Sanctions imposed by the United States and European Union halved Iran's oil exports last year, depriving the government of billions of dollars in revenue, increasing already high inflation and hitting the value of the rial currency. But there is little evidence they have slowed the nuclear program.
"Each passing month shows important results obtained through sanctions. Yet, the Iranian regime is still able to fund nuclear enrichment in ways that bear no relationship to a peaceful program," Senator Mike Crapo, the top Republican on the U.S. Senate Banking Committee, said on Tuesday during a hearing examining the sanctions.
China and Russia are expected this week to join four Western powers in voicing deep concerns about Iran's atomic activities, and pressing it to cooperate with a stalled inquiry by the U.N. nuclear agency.
Cohen said the sanctions have had an impact on Iran's leadership, as Iranian officials sought relief from sanctions during recent negotiations with officials from the six world powers in Almaty, Kazakhstan.
"They would not have done so had the impact of sanctions not affected their calculus," Cohen said during the hearing.
But Wendy Sherman, the State Department's under secretary for political affairs, said it was ultimately Iran's Supreme Leader Ayatollah Ali Khamenei who decided whether to stop Iran's nuclear program.
"He is the sole decision-maker when it comes to the strategic calculation about whether to really deal in these negotiations," Sherman said during the hearing. "We don't think he has made that calculation yet; we think we're getting closer to the potential for him doing so."
The United States has said it supports further sanctions on Iran's government and industries but not sanctions on Iran's natural gas exports.
Sherman told lawmakers a classified briefing report from last December showed natural gas sanctions would cause disruptions to the gas supplies of U.S. partners in the region, including Turkey, but would not significantly impact Iran's revenue.

## Extracted records

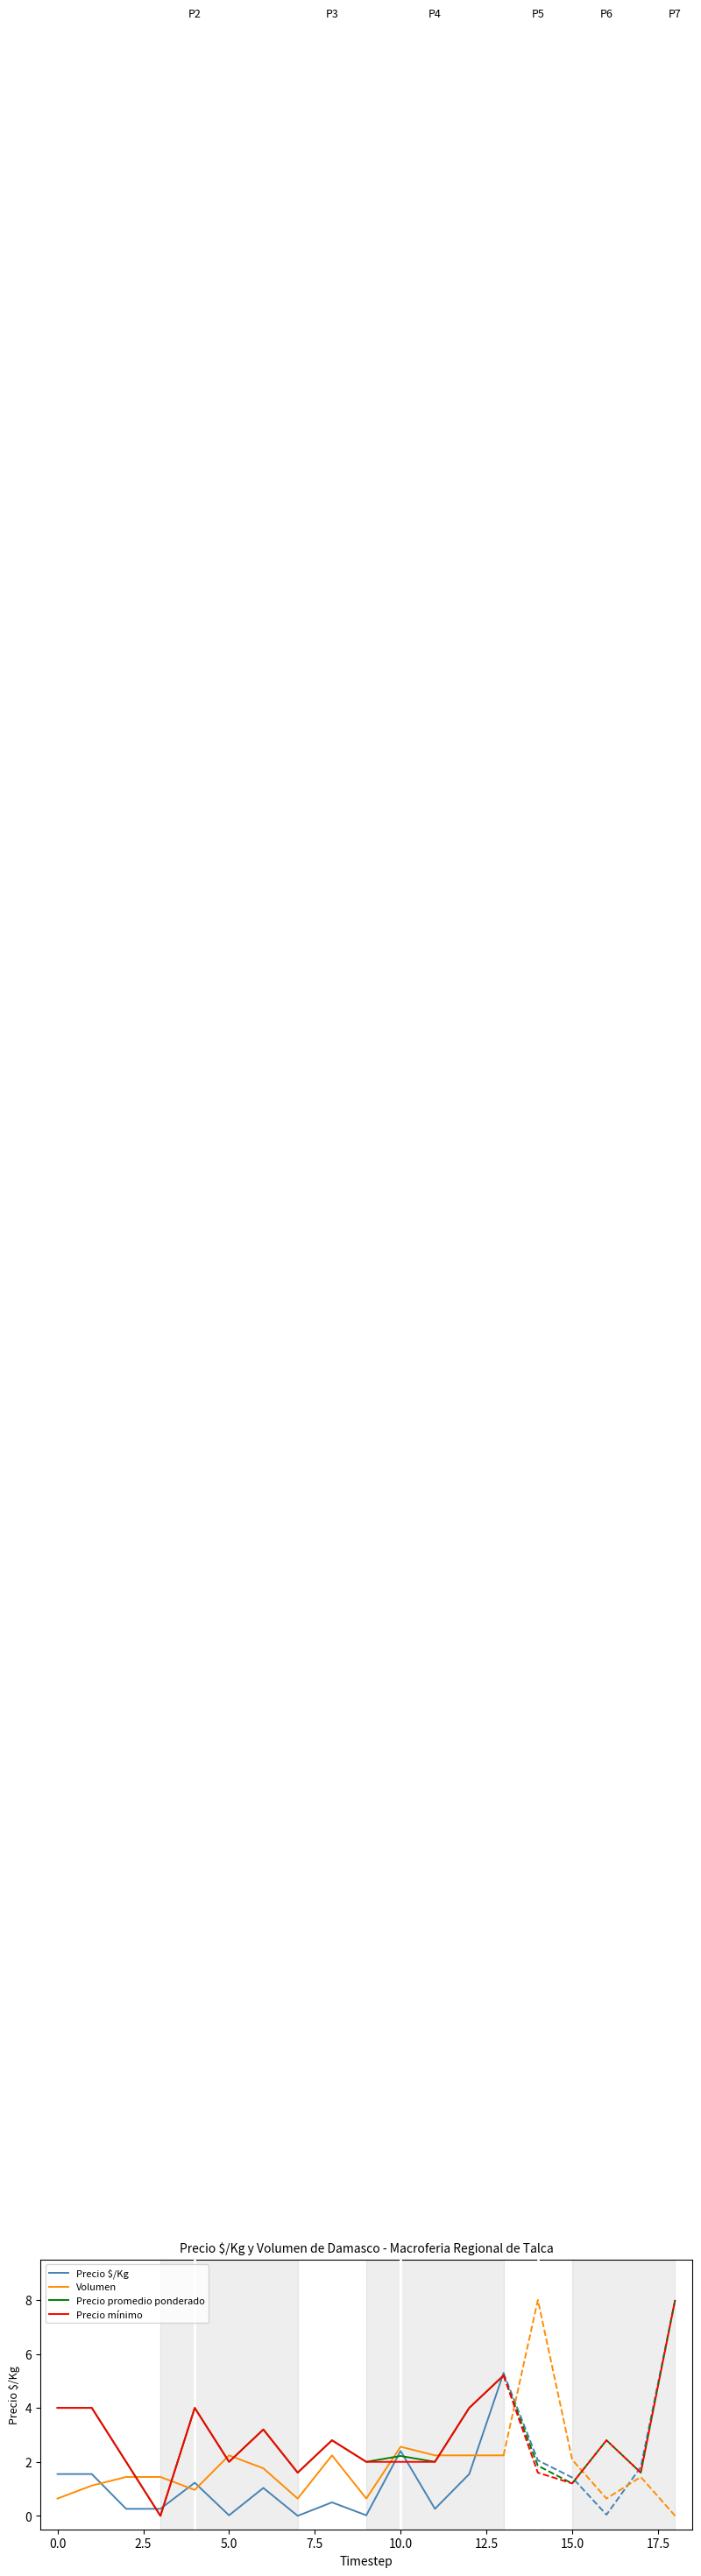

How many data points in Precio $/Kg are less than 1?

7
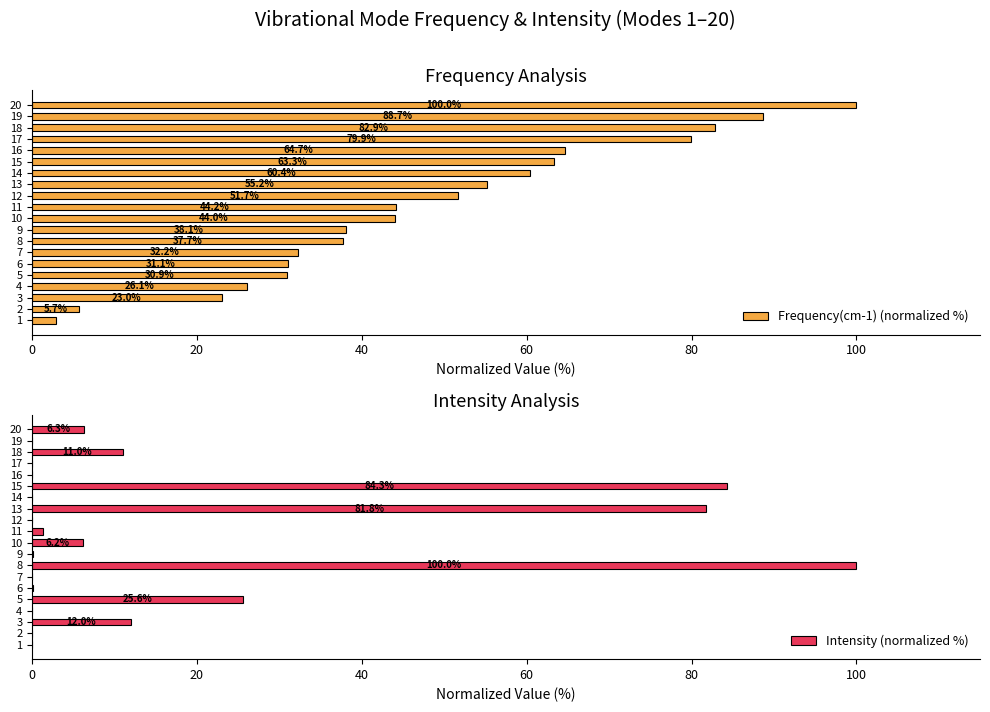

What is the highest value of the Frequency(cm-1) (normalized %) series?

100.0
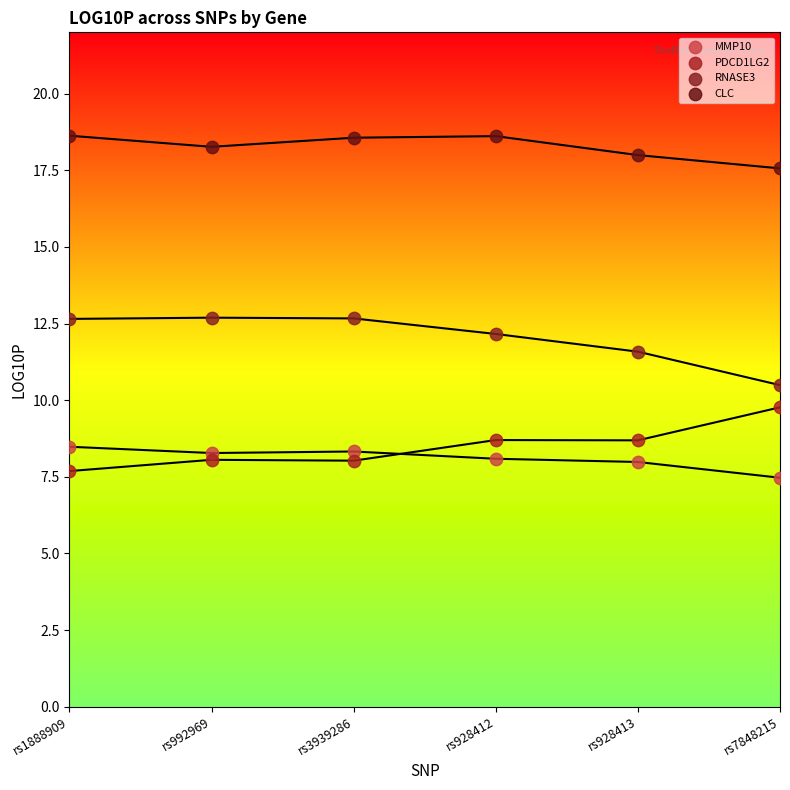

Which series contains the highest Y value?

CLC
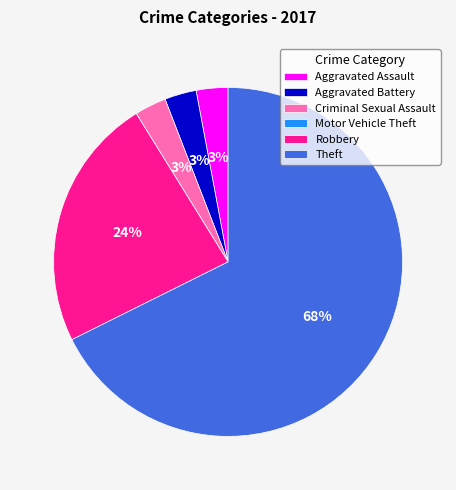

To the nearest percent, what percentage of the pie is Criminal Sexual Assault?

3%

## What needs to be done
For each statement, answer yes or no to whether it agrees with the passage on Iran sanctions, and quote the words from the passage that decide it. 1. Sanctions cut Iran's oil exports by half last year. 2. Sherman said Khamenei had already made his strategic calculation about the negotiations. 3. The United States supports sanctions on Iran's natural gas exports. The records stand apart from the Iran sanctions passage and are not connected to it.

## Solved problem
1. Yes: "halved Iran's oil exports last year"
2. No: "We don't think he has made that calculation yet"
3. No: "but not sanctions on Iran's natural gas exports"